Once filled, it was perfectly neutral-buoyant. It would stay where ever you put it in the water, on the bottom, in the middle, or near the top. I could have it fly around and roll and turn and act like a spaceship. It was great.

I had always been good at three dimensional spacial orientation – my mom has this story about an airplane I drew in first grade, which was drawn from a specific angle – but I credit the time playing with the GI Joe Space Ship in the pool as when 3D really clicked for me. X, Y, and Z just suddenly made complete sense.

Also, as the ship flew around the pool, I could feel the flow of the water around it’s hull. I could feel how it wanted to point in the direction it was going, and on the really hard pushes, I could feel the turbulence in it’s wake. It was at that point I made the connection that’s so difficult for many people to make; it was at that point I realized that Air is a Fluid. That air, and therefore aerodynamics, work exactly like the water flowing over my spaceship.

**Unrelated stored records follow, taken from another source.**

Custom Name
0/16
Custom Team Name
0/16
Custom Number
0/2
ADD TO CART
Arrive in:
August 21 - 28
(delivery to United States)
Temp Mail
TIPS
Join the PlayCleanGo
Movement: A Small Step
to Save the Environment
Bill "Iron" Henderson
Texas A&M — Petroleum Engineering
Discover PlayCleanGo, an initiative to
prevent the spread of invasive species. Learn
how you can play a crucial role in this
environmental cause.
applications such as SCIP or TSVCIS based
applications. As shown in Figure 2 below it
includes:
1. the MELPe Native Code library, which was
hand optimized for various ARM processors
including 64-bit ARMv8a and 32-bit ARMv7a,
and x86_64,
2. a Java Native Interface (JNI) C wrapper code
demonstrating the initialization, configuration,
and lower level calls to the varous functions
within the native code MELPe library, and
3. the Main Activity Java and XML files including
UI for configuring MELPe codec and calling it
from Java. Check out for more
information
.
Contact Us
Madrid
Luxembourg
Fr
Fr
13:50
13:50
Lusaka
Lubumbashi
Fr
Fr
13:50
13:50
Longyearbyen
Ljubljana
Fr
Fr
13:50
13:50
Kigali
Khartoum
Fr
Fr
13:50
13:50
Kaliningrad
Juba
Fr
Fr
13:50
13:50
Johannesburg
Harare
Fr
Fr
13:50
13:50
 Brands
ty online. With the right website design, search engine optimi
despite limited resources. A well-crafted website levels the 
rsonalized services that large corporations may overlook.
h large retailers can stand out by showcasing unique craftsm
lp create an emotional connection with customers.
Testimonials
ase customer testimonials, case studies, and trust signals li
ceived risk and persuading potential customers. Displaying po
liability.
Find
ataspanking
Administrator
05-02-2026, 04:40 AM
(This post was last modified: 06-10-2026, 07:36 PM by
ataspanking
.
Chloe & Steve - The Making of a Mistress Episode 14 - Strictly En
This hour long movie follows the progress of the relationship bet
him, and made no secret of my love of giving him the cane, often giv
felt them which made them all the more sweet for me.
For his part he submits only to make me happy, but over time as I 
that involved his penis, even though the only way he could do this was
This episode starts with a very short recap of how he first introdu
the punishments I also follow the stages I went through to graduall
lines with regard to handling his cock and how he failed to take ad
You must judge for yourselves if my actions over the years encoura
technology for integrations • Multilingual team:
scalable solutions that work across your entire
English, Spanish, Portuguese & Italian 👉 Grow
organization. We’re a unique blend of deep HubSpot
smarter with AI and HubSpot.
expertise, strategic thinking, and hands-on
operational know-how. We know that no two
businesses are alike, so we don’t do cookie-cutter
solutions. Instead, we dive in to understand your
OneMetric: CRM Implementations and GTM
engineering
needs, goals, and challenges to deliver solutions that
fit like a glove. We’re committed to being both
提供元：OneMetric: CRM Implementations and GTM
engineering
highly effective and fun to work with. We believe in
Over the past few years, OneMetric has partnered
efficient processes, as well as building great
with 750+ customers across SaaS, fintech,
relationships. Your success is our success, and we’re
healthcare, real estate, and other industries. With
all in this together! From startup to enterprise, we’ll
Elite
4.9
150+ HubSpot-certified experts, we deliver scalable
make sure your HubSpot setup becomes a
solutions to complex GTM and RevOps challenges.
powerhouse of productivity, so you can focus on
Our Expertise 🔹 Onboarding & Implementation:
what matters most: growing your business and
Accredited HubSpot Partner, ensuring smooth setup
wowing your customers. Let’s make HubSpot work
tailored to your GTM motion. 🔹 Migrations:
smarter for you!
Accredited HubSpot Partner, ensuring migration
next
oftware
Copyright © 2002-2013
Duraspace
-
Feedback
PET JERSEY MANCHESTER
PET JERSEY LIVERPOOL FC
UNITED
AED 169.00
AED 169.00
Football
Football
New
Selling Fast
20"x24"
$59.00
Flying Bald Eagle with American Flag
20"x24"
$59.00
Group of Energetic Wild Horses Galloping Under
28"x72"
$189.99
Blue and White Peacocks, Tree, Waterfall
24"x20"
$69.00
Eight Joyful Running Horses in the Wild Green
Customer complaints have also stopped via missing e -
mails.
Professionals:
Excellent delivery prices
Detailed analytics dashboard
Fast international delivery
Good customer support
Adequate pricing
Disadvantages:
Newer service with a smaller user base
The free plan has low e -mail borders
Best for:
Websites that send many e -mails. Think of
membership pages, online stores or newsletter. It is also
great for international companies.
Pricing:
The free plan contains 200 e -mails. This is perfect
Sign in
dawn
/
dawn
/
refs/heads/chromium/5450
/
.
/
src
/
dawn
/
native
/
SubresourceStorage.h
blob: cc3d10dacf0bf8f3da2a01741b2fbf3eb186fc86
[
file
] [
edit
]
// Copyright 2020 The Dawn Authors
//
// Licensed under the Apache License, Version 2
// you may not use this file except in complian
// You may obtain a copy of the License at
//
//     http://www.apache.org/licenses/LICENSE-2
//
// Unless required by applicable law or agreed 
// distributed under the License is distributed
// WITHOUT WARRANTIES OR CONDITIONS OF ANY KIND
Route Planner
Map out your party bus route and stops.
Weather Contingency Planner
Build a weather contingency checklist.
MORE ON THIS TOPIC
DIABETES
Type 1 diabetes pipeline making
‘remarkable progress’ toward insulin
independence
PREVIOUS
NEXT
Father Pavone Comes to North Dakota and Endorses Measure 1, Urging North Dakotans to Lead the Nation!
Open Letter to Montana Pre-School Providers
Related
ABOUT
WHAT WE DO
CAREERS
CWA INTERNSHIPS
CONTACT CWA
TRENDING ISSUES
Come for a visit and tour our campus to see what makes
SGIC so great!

I never had a problem learning aerodynamic concepts in flight school.

Why did I write all this?

Being able to come up with creative solutions, isn’t just uncommon, it’s critical to learning. It opens the door to experiences with unexpected results.

Being unstoppable while adaptive is simply not getting discouraged. If something’s awesome, there’s probably a way to make it even more awesome. Just because it’s great as-is doesn’t mean it can’t be better, and often those improvements are found not by changing the thing, but changing the environment it’s in. People usually associate discouragement with failure, I find that to be the less problematic discouragement. The more problematic one is when people think something is great and therefore can’t be any better. That’s dangerous, and blocks improvement and creative solutions. Next time you feel that way about something, try putting it in a swimming pool.

Seeing clearly is simply constant analysis– which is step one to not allowing the current situation to be simply accepted and not improved, which is the precursor to finding creative solutions.

As we know, finding creative solutions is a critical ability.

I wanted to write all this, because it’s critical I impart the analysis, determination, and ability to find creative solutions on my children. It would have been very easy for my parents to not let me put that undoubtably expensive spaceship in the pool- and they did certainly wonder why I wanted to- but they allowed it, and it silently changed my life for the better. I understood more of the world around me, which only enabled me to go understand even more.

I bought my kids a robot dinosaur tonight, and hid it in my closet. I can’t be sure that it will trigger a new set of understanding, or create any situations where they may need to come up with a creative solution- but I sure hope it does.